Fred Hawley

Personal information
- Full name: Frederick Hawley
- Date of birth: 28 July 1890
- Place of birth: Derby, England
- Date of death: May 1954 (aged 63)
- Place of death: Derby, England
- Height: 6 ft 0 in (1.83 m)
- Position(s): Centre half

Senior career*
- Years: Team / Apps / (Gls)
- Derby Midland
- Ripley Town & Athletic
- 1913–1919: Sheffield United / 57 / (1)
- 1919–1920: Coventry City / 14 / (3)
- 1920: Birmingham / 3 / (0)
- 1920–1923: Swindon Town / 90 / (4)
- 1923–1925: Bristol City / 75 / (1)
- 1925–1926: Brighton & Hove Albion / 37 / (4)
- 1926–1928: Queens Park Rangers / 29 / (1)
- 1928–1929: Loughborough Corinthians

= Fred Hawley =

English footballer

Frederick Hawley (28 July 1890 – May 1954) was an English professional footballer born in Derby who made 305 appearances in the Football League playing for Sheffield United, Coventry City, Birmingham, Swindon Town, Bristol City, Brighton & Hove Albion and Queens Park Rangers. He made guest appearances for Derby County, Notts County F.C., Birmingham and Nottingham Forest during the First World War.

▶ [SET OF TASKS]
(a) Reproduce the Fred Hawley profile word for word, between "- 1925–1926: Brighton" and "First World War.", inclusive.
(b) List every club the Fred Hawley profile says he made guest appearances for during the First World War.
The entries below are separate material, unrelated to the Fred Hawley profile.

Collected data
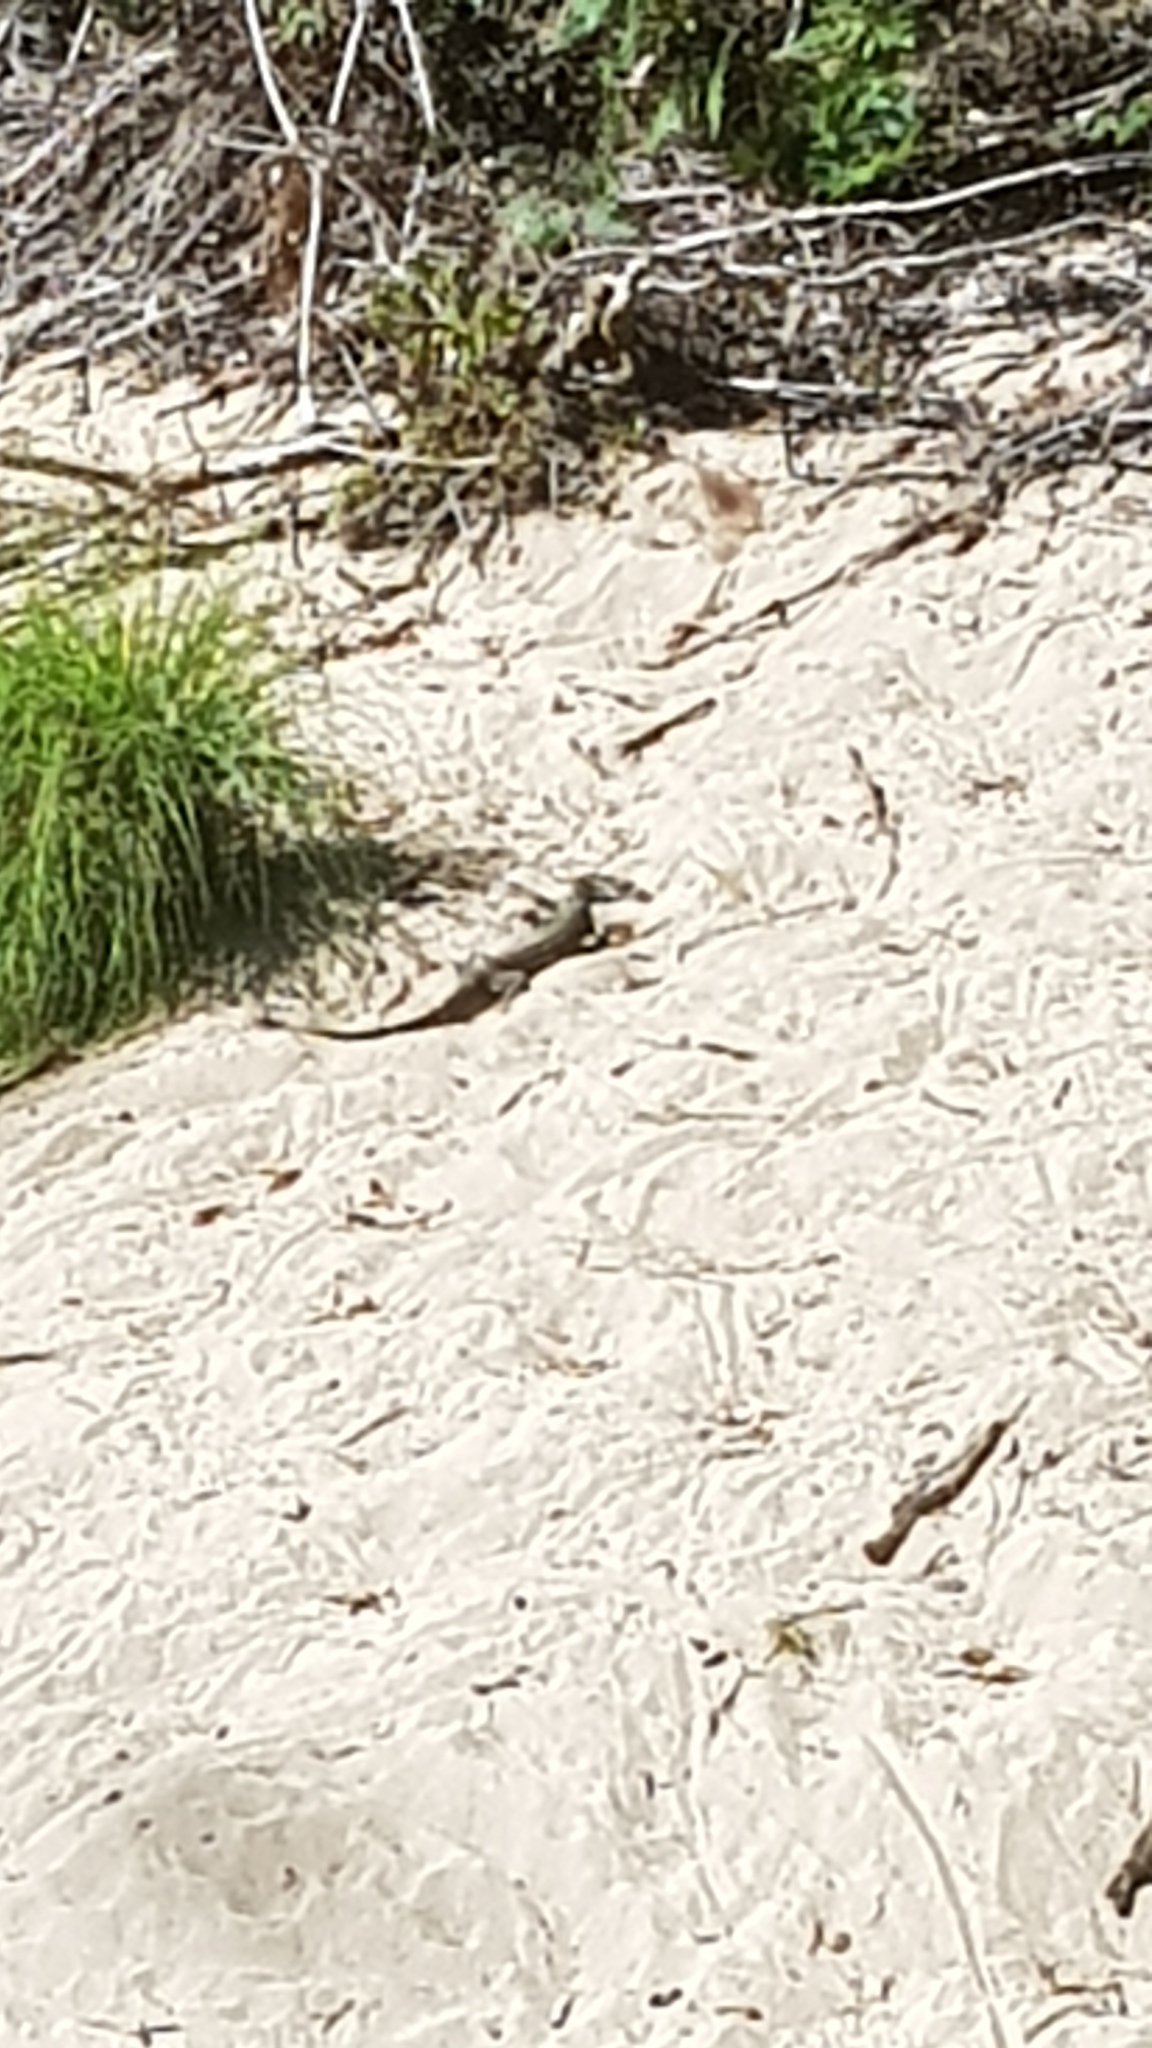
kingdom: Animalia
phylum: Chordata
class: Squamata
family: Varanidae
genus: Varanus
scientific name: Varanus varius
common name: Lace monitor
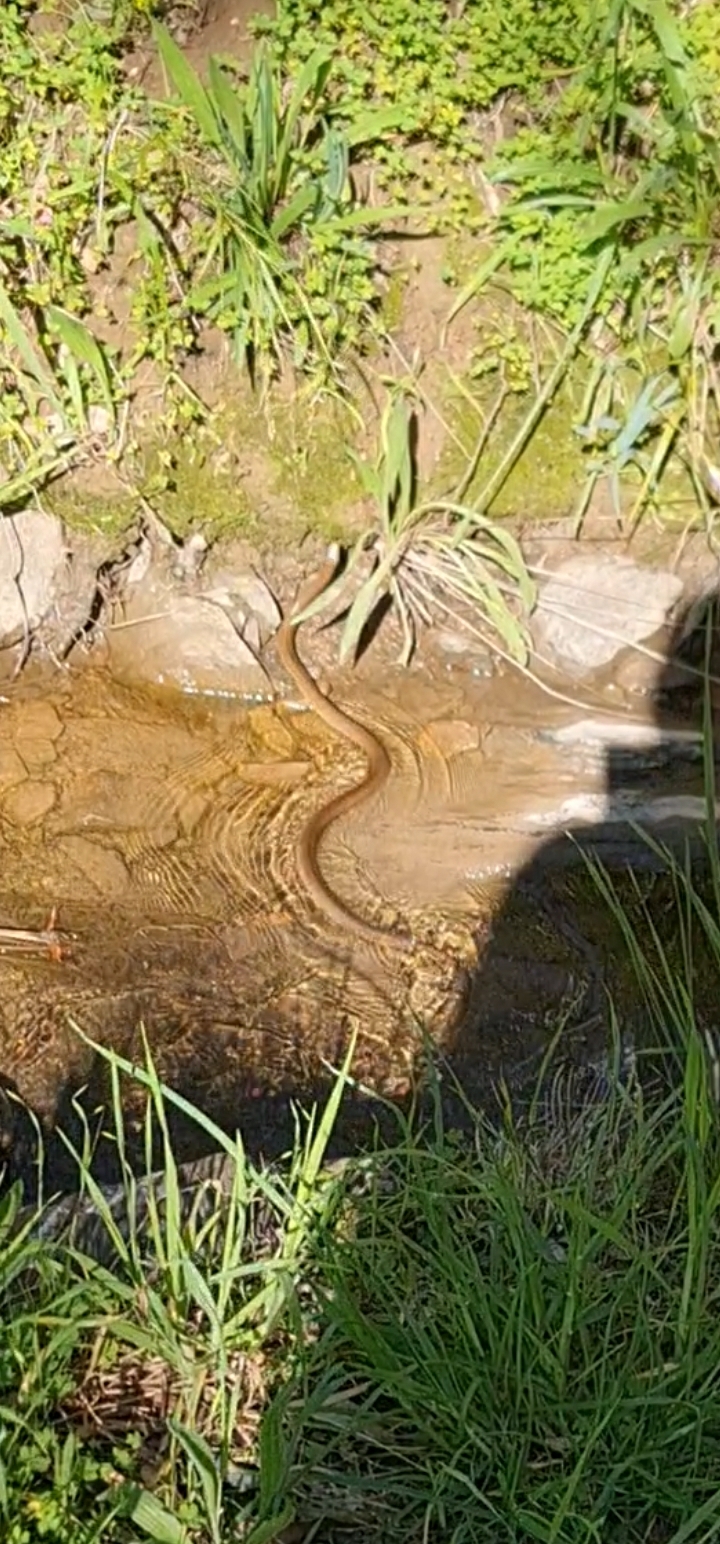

▶ [TASK ANSWERS]
(a)
- 1925–1926: Brighton & Hove Albion / 37 / (4)
- 1926–1928: Queens Park Rangers / 29 / (1)
- 1928–1929: Loughborough Corinthians

= Fred Hawley =

English footballer

Frederick Hawley (28 July 1890 – May 1954) was an English professional footballer born in Derby who made 305 appearances in the Football League playing for Sheffield United, Coventry City, Birmingham, Swindon Town, Bristol City, Brighton & Hove Albion and Queens Park Rangers. He made guest appearances for Derby County, Notts County F.C., Birmingham and Nottingham Forest during the First World War.

(b) Derby County, Notts County F.C., Birmingham, Nottingham Forest